Sechzehntes Capitel.
Fix stellt sich, als wisse er nichts davon, was ihm erzählt ward.
    Der
Rangoon
, ein Packetboot der Ostindischen Peninsular-Compagnie für den Dienst in den chinesischen und japanischen Meeren, war ein eiserner Schraubendampfer von siebenzehnhundertundsiebenzig Tonnen brutto und vierhundert Pferdekraft. Er fuhr ebenso schnell wie der Mongolia, war aber nicht so bequem eingerichtet. Darum war auch für Mrs. Aouda nicht so gut gesorgt, als Phileas Fogg gewünscht hätte. Zudem handelte sich's nur um [99] eine Fahrt von dreitausendfünfhundert Meilen, elf bis zwölf Tage, und die junge Frau war kein peinlicher Passagier.
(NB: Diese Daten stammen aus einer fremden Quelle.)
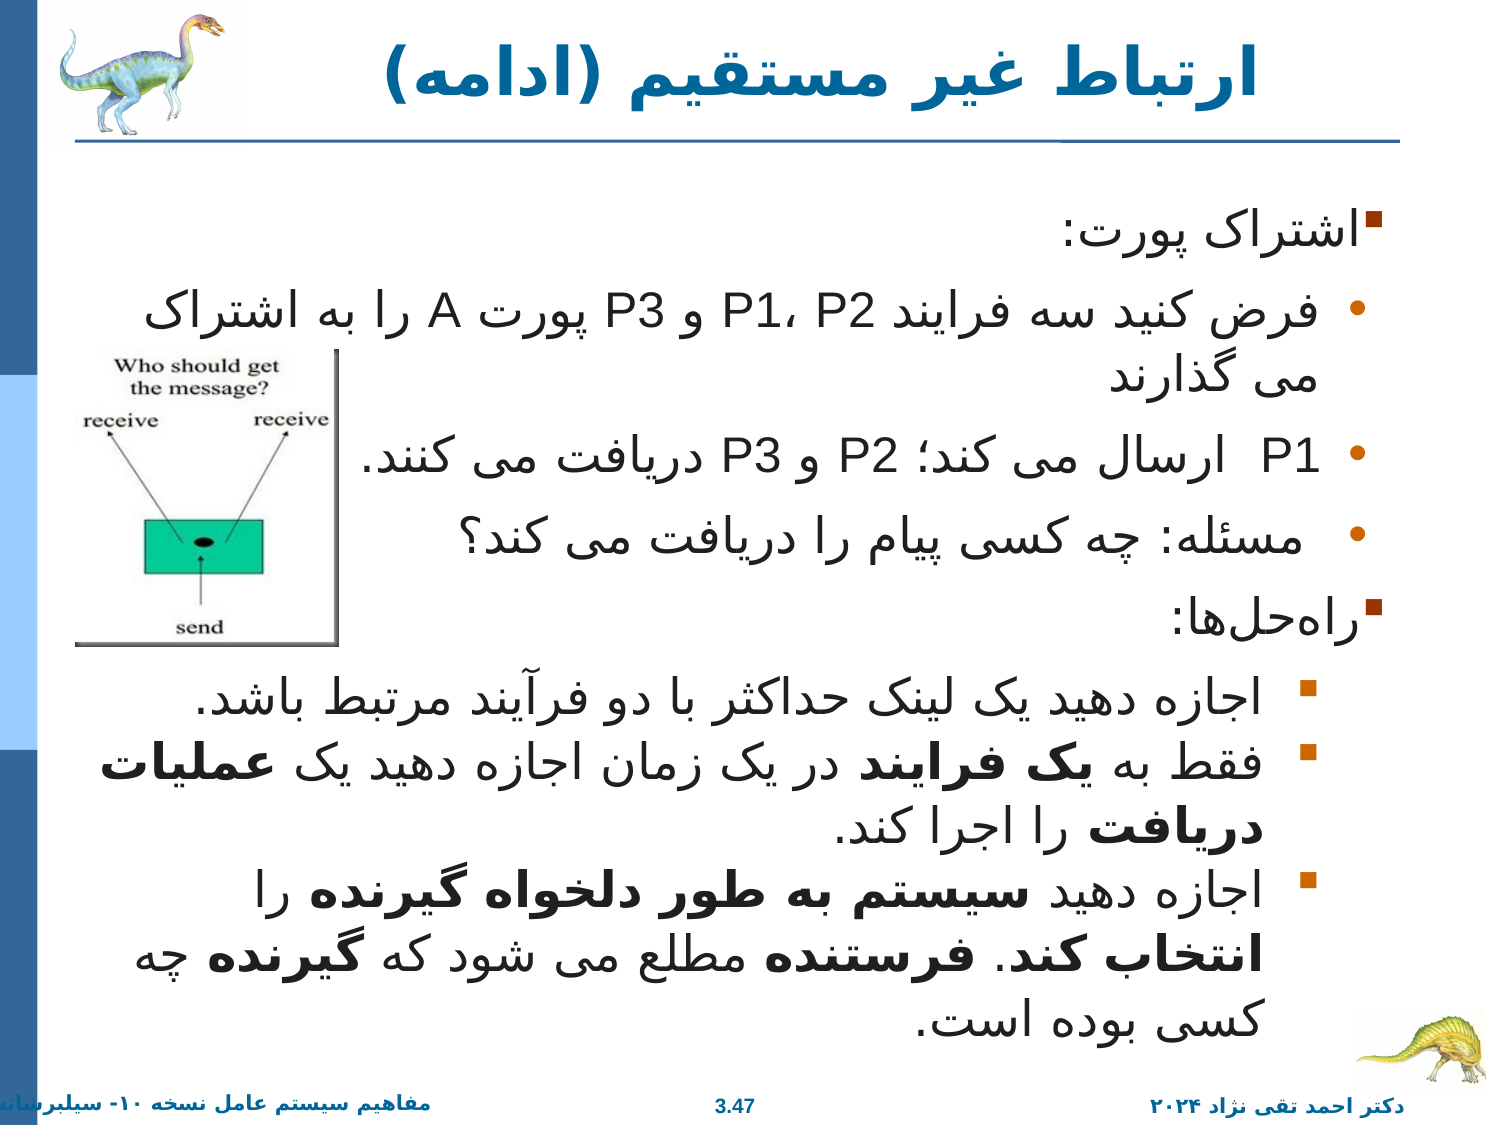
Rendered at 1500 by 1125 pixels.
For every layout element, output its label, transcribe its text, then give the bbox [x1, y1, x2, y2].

    Während der ersten Tage dieser Fahrt lernte Mrs. Aouda den Herrn Phileas Fogg näher kennen. Bei jeder Gelegenheit gab sie ihm die innigste Dankbarkeit zu erkennen. Der phlegmatische Gentleman hörte sie, dem Anschein nach, äußerst kühl an, ohne durch eine Betonung, eine Handbewegung die geringste Gemüthsbewegung zu verrathen. Er wachte darüber, daß es der jungen Frau an nichts mangelte; kam regelmäßig zu gewissen Zeiten, wo nicht zum Plaudern, doch um ihr zuzuhören. Er erfüllte gegen sie auf's Strengste die Pflichten der Höflichkeit, aber mit der Grazie und Unmittelbarkeit eines Automaten mit eigens dafür eingerichteten Bewegungen. Mrs. Aouda wußte nicht recht, was sie von ihm halten sollte, aber Passepartout gab ihr in Kürze Auskunft über das sonderbare Wesen seines Herrn. Sie lächelte ein wenig; aber sie verdankte ihm ihr Leben, und ihr Retter konnte dadurch nichts verlieren, daß sie ihn mit dankbarem Auge ansah.
    Mrs. Aouda bestätigte die rührende Geschichte, welche der Hinduführer von ihr erzählt hatte. Sie gehörte allerdings der Race an, welche unter den Eingeborenen den ersten Rang behauptet. Manche parsische Kaufleute haben durch Baumwollenhandel in Indien großes Vermögen erworben. Ein solcher, Sir James Iejeebhoy, war von der englischen Regierung in den Adelstand erhoben worden, und Mrs. Aouda war eine Verwandte dieses reichen Mannes, welcher zu Bombay wohnte. Und eben einen Vetter des Sir Iejeebhoy, den ehrenwerthen Jejee, wünschte sie zu Hongkong aufzusuchen. Ob sie Zuflucht und Beistand bei ihm finden würde, konnte sie nicht behaupten. Herr Fogg antwortete hierauf, sie möge nur ganz ruhig sein, es werde sich Alles mathematisch genau regeln! So pflegte er sich auszudrücken.
    Ob die junge Frau diesen horribeln Ausdruck verstand, muß dahingestellt bleiben. Doch ruhten ihre großen Augen auf denen des Herrn Fogg, ihre großen Augen, die so klar waren, wie die heiligen Seen des Himalaya! Aber der spröde Herr Fogg, so zugeknöpft wie jemals, schien nicht ein Mann zu sein, der fähig wäre, sich in diesen See zu stürzen.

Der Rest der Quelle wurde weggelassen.